Thursday, March 18, 2010

how does it feel, well. it feels fucking blind.

i yelled something from my window at kathy today. i had to. she was holding a large panel of THAT WHITE LATTICE!!!

i said, "what do you think you're doing with that lattice, kathy?!"

she replied, "i need to put it on my porch so the little one can play!"

i agreed. ok. fair enough, kathy.

i have new neighbors across the way. needless to say, i'm not stoked. so far, i've seen at least five different people coming and going. i still have no idea which of the five live there, but i can tell we're going to have issues because: a) they're all wearing puffy jackets with sports team logos, b) they had 3 "direct tv" brand vans in front of their trailer today installing a HIDEOUS satellite dish in the front yard and c) they give me discerning looks every time i am outside. (granted, i was wrapping silver christmas garland around my mailbox, but still.)

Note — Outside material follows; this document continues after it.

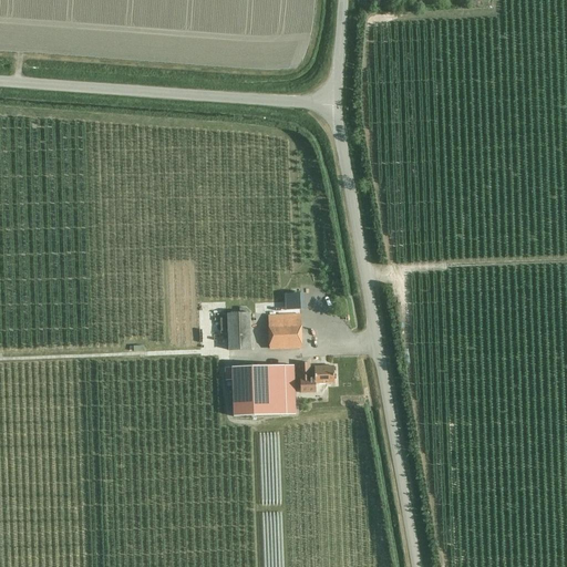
[(300,295),(285,295),(286,311),(300,310),(300,295)]
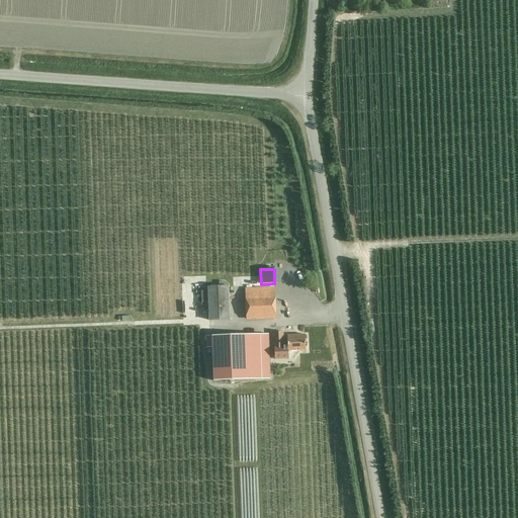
[(220,287),(208,287),(208,321),(230,320),(229,287),(225,287),(225,282),(220,282),(220,287)]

I don't know about you, but anyone that is obsessed with having THAT many television channels to choose from, should probably suck it.

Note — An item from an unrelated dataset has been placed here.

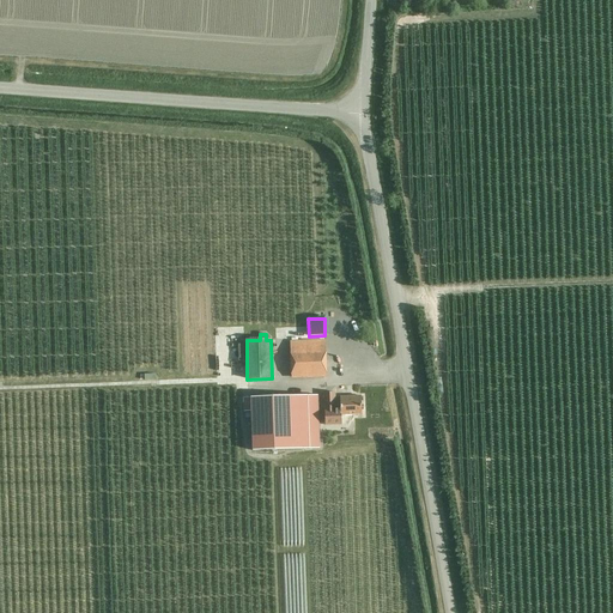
[(323,340),(290,341),(290,377),(325,376),(323,340)]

ok, i shouldn't judge. i'm probably part of the "problem" with my facebook account that includes almost 400 "friends", obsession to text messaging, and the love of G-chat i've developed. i do watch lost every week, but it's about all i can handle of commercial watching. technology is going to kill our souls- i get that. i guess i partipate in ways i find beneficial to my fear of intimacy and call it a day. judge if you will..

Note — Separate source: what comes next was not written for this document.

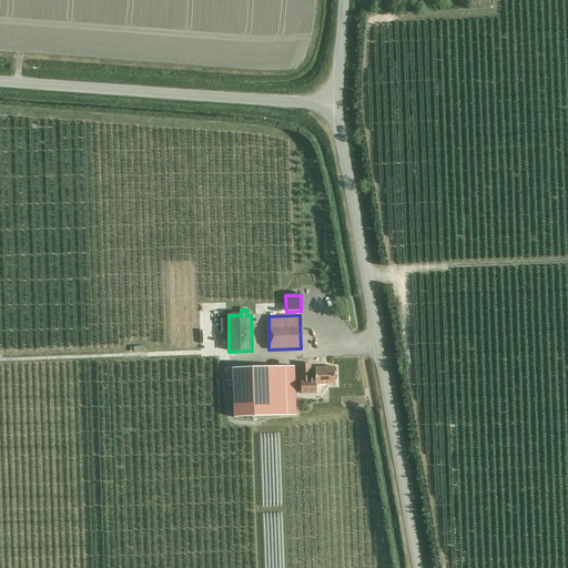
[(316,368),(316,379),(311,379),(311,363),(301,364),(301,379),(302,379),(302,393),(317,393),(316,384),(335,384),(335,367),(316,368)]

so... the avenue of the roses.. 82nd ave...

i've noticed there is quite the sex industry happening on my street. i didn't think it was that rampant or fruitful until recently. call me a narcissist, but it took a 66 year old ex-police officer offering me $200 bucks for a night of sex to really realize it! i was wearing a beat up harley davidson hoodie and jeans. i looked like an androgynous amalgimation of that crazy dirtbag chick from the breakfast club and robert smith. somehow, someway- i'm offered money for sex. only on 82nd ave. my god.

everything else seems to be par for the course. i am still blown away by the insanely cheap food available at the gigantic asian market up the road. the dive bar i frequent- "steinhaus"- proves to be most lovely 4 nights a week, depending on whether or not colin the drinkmaster is working. other than the new neighbors, i have very little complaints.

oh wait. i do have one.

ANTS ANTS ANTS

they've invaded my kitchen. omfg. if i so much as spill a drop of juice, sugar, or liquor on my countertop it's all over. it's so bad i've dedicated one of my kitchen towels to wiping up the wreckage after i kill them all with windex multi-purpose solution. i have an "ant towel". i've tried three different kinds of "ant killer" products, and i can't spray raid everywhere because i don't want to poison my cats. it's to the point where i'm screaming out loud at them. i say "you fuckers! you're back! die!!!!". i know it sounds crazy, but i am at my wits end. i'm convinced i'm living on an ant hill, and that they will slowly infiltrate themselves into my home in such a way where i'm eaten alive by them in my sleep. probably paranoia from watching that movie "creepshow" where the guy was eaten alive by cockroaches, but seriously. DIE DIE DIE!!!